*Your instructions*
Go through the listing below and show each line that has the word "with".

*Recorded data*
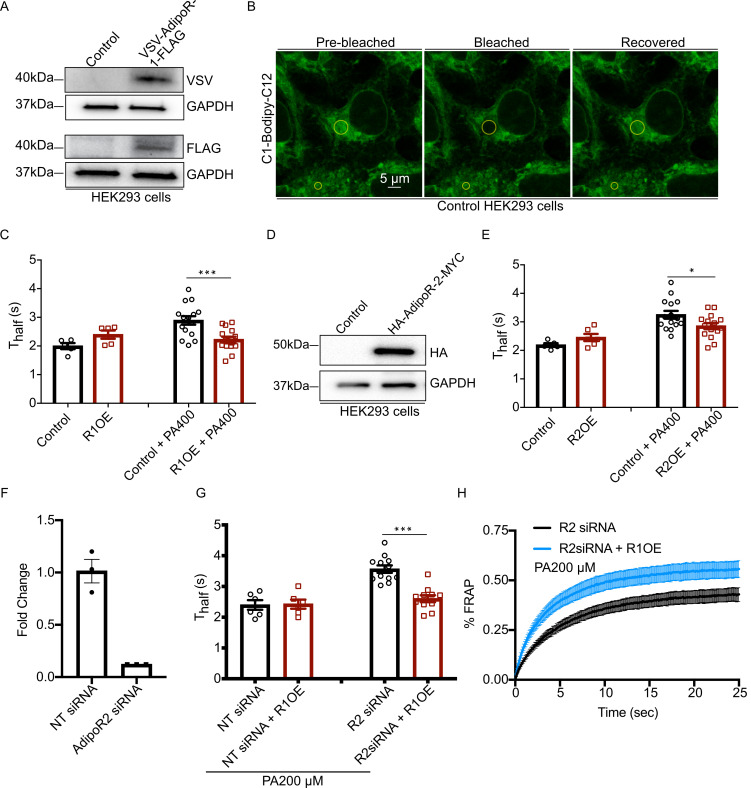
Overexpression of AdipoR1 or AdipoR2 compensates for the absence of AdipoR2 in mammalian cells.(A) Western blot detection of VSV-AdipoR1-FLAG transiently expressed in HEK293 cells, with GAPDH used as a loading control. (B) Snapshots from a typical FRAP experiment, with the bleached areas (large circle) and reference area (small circle) indicated before and after bleaching. (C) Thalf from FRAP experiments showing that the addition of 400 μM palmitic acid causes membrane rigidification and that this effect is attenuated by AdipoR1 overexpression (R1OE). (D) Western blot detection of HA-AdipoR2-MYC transiently expressed in HEK293 cells, with GAPDH used as a loading control. (E) Thalf from FRAP experiments showing that the addition of 400 μM palmitic acid causes membrane rigidification and that this effect is attenuated by AdipoR2 overexpression (R2OE). (F) Efficiency of the AdipoR2 siRNA knockdown normalized to non-target siRNA (NT siRNA) and quantified using QPCR. (G) Thalf from FRAP experiments showing that the addition of overexpression of AdipoR1 (R1OE) prevents membrane rigidification in cells where AdipoR2 has been silenced by siRNA. (H) FRAP curves for the AdipoR2 siRNA-treated samples from G; note the improved fluorescence recovery rate when AdipoR1 is overexpressed (R1OE). Significant differences are indicated where: * p<0.05 and ***p<0.001.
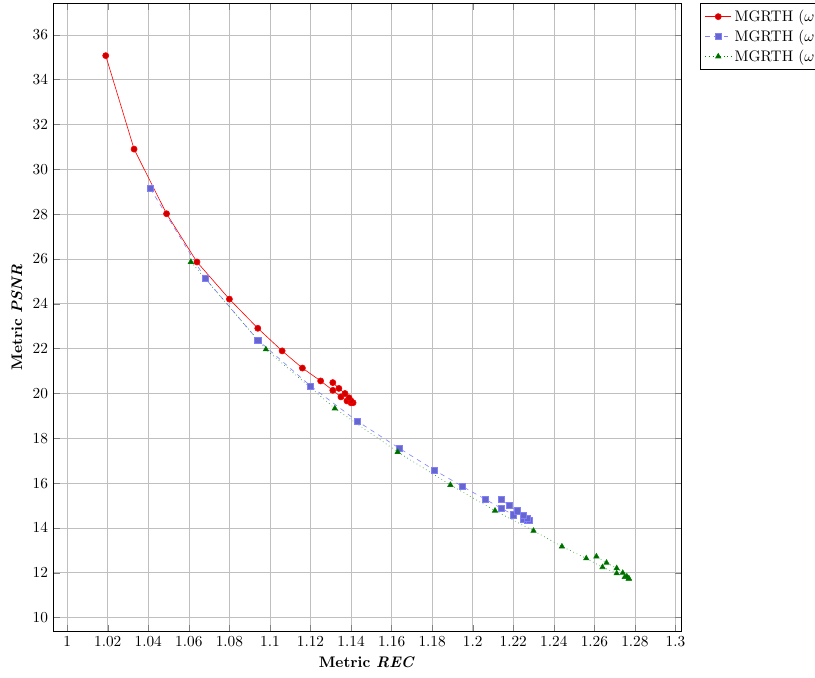
Figure 4. Ratio between PSNR and REC.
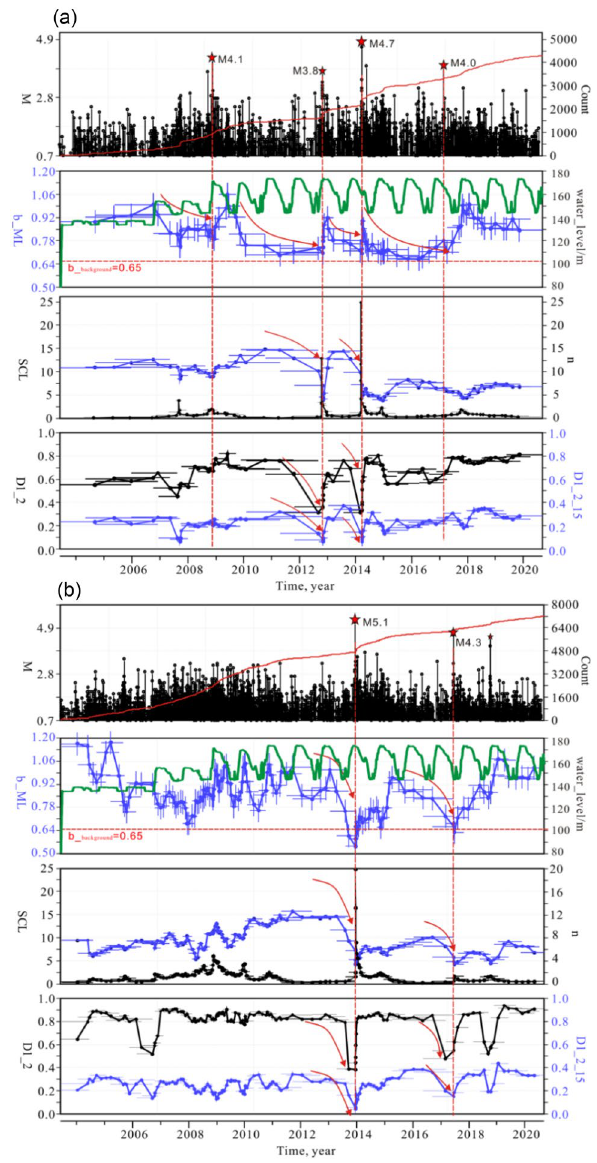
consecutive groups of 300 events with a running step of 50 events. Red vertical dashed lines show the positions of the M4.0 + earthquakes in Zigui and Badong area. The vertical blue bars in b _value show the standard error and the horizontal bars in b _value, D and SCL show the time scan window. Red horizontal line shows the background b -value in the Three Gorges reservoir. The red arrow lines indicate the trend of the statistical parameters. Green solid line shows the water level from May 2003 to May 2020 Red stars indicate the moderate earthquakes with M ≥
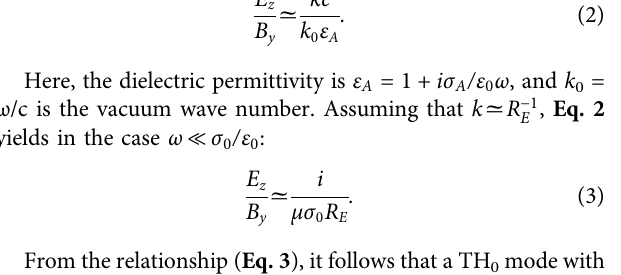
Frontiers in Earth Science |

*The answer*
Overexpression of AdipoR1 or AdipoR2 compensates for the absence of AdipoR2 in mammalian cells.(A) Western blot detection of VSV-AdipoR1-FLAG transiently expressed in HEK293 cells, with GAPDH used as a loading control. (B) Snapshots from a typical FRAP experiment, with the bleached areas (large circle) and reference area (small circle) indicated before and after bleaching. (C) Thalf from FRAP experiments showing that the addition of 400 μM palmitic acid causes membrane rigidification and that this effect is attenuated by AdipoR1 overexpression (R1OE). (D) Western blot detection of HA-AdipoR2-MYC transiently expressed in HEK293 cells, with GAPDH used as a loading control. (E) Thalf from FRAP experiments showing that the addition of 400 μM palmitic acid causes membrane rigidification and that this effect is attenuated by AdipoR2 overexpression (R2OE). (F) Efficiency of the AdipoR2 siRNA knockdown normalized to non-target siRNA (NT siRNA) and quantified using QPCR. (G) Thalf from FRAP experiments showing that the addition of overexpression of AdipoR1 (R1OE) prevents membrane rigidification in cells where AdipoR2 has been silenced by siRNA. (H) FRAP curves for the AdipoR2 siRNA-treated samples from G; note the improved fluorescence recovery rate when AdipoR1 is overexpressed (R1OE). Significant differences are indicated where: * p<0.05 and ***p<0.001.
consecutive groups of 300 events with a running step of 50 events. Red vertical dashed lines show the positions of the M4.0 + earthquakes in Zigui and Badong area. The vertical blue bars in b _value show the standard error and the horizontal bars in b _value, D and SCL show the time scan window. Red horizontal line shows the background b -value in the Three Gorges reservoir. The red arrow lines indicate the trend of the statistical parameters. Green solid line shows the water level from May 2003 to May 2020 Red stars indicate the moderate earthquakes with M ≥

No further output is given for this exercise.